:: Data for processing ::

........

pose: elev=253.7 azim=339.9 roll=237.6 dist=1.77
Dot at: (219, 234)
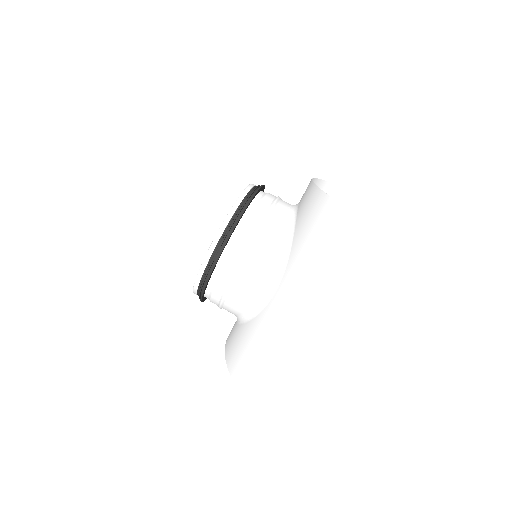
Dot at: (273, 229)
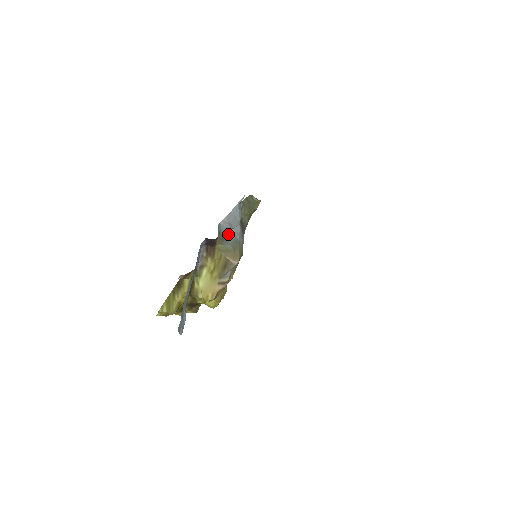
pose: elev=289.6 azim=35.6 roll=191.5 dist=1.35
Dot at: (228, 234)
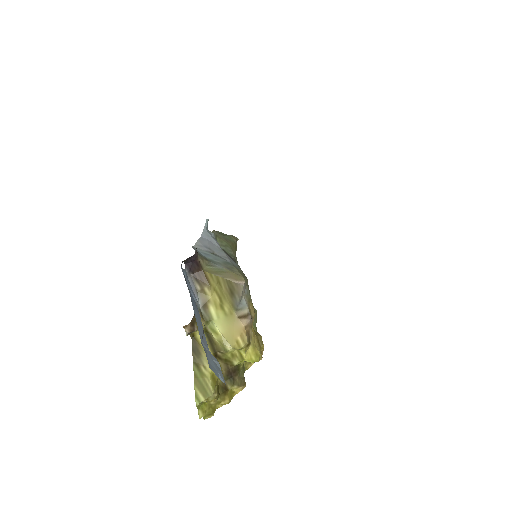
Dot at: (212, 257)
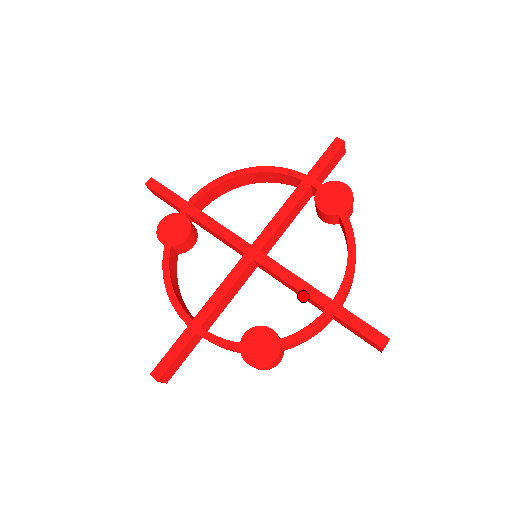
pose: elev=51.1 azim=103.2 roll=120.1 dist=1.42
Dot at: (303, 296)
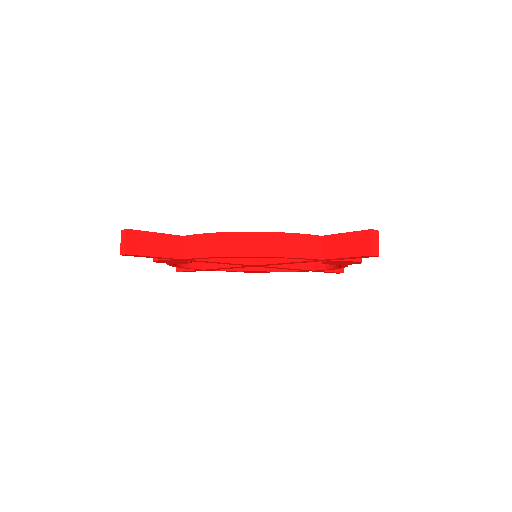
Dot at: occluded
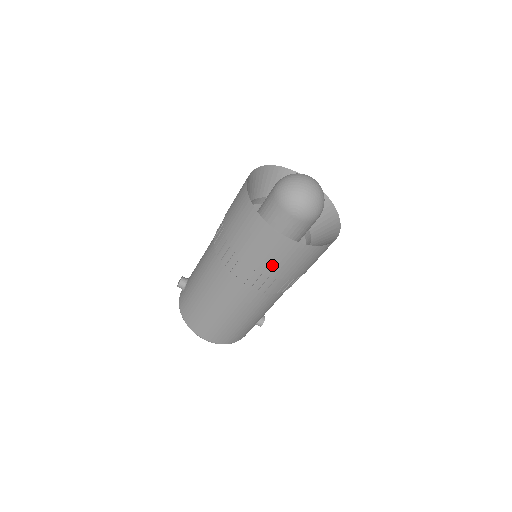
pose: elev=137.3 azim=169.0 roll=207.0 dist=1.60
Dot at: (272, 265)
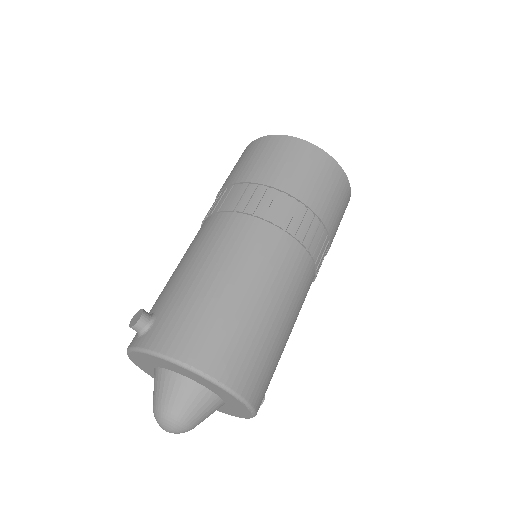
Dot at: (325, 201)
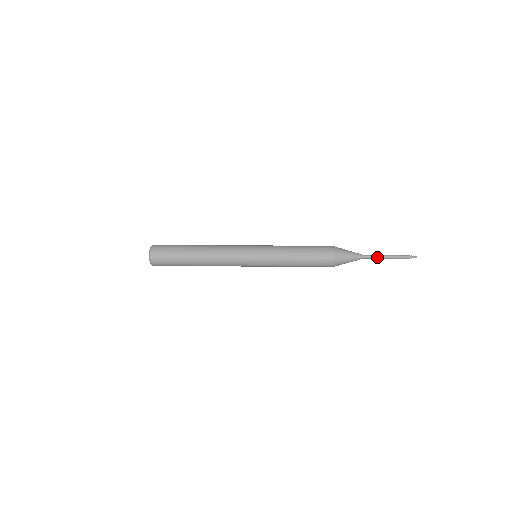
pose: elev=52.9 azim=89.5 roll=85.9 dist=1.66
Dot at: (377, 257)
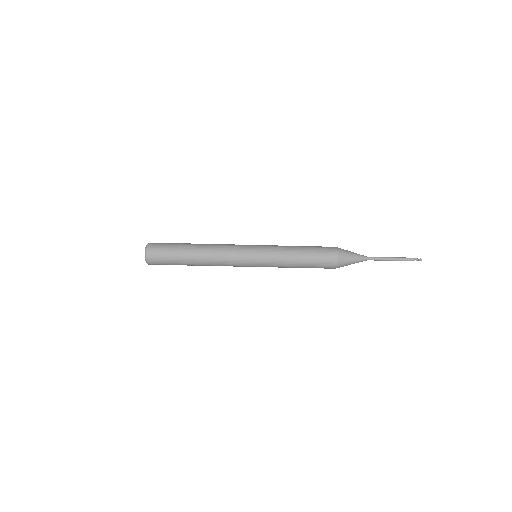
Dot at: (381, 260)
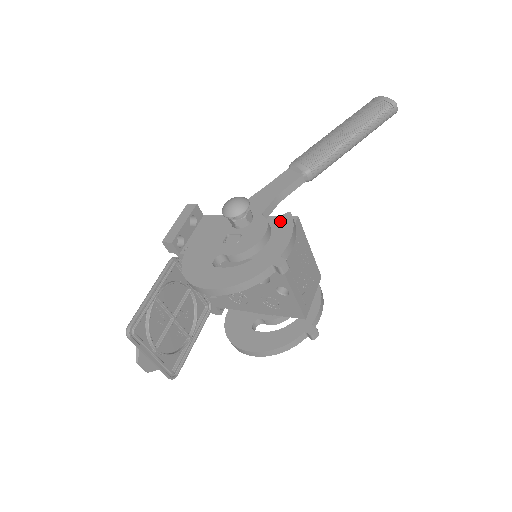
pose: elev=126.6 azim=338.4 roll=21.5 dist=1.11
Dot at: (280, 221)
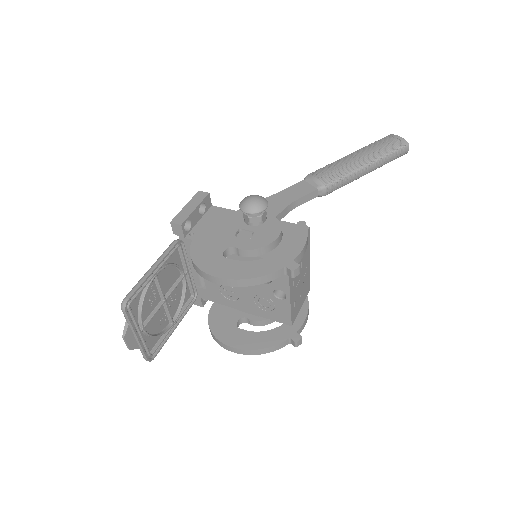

........

:: Exercise objective ::
Copy out all the items above with "dist" swapped for "distance" wherever it appears, leaving everything else as it is and omitting the pictures.

:: Expected output ::
pose: elev=253.7 azim=339.9 roll=237.6 distance=1.77
Dot at: (219, 234)
Dot at: (273, 229)
pose: elev=289.6 azim=35.6 roll=191.5 distance=1.35
Dot at: (228, 234)
Dot at: (212, 257)
pose: elev=51.1 azim=103.2 roll=120.1 distance=1.42
Dot at: (303, 296)
Dot at: occluded
pose: elev=137.3 azim=169.0 roll=207.0 distance=1.60
Dot at: (272, 265)
Dot at: (325, 201)
pose: elev=52.9 azim=89.5 roll=85.9 distance=1.66
Dot at: (377, 257)
Dot at: (381, 260)
pose: elev=126.6 azim=338.4 roll=21.5 distance=1.11
Dot at: (280, 221)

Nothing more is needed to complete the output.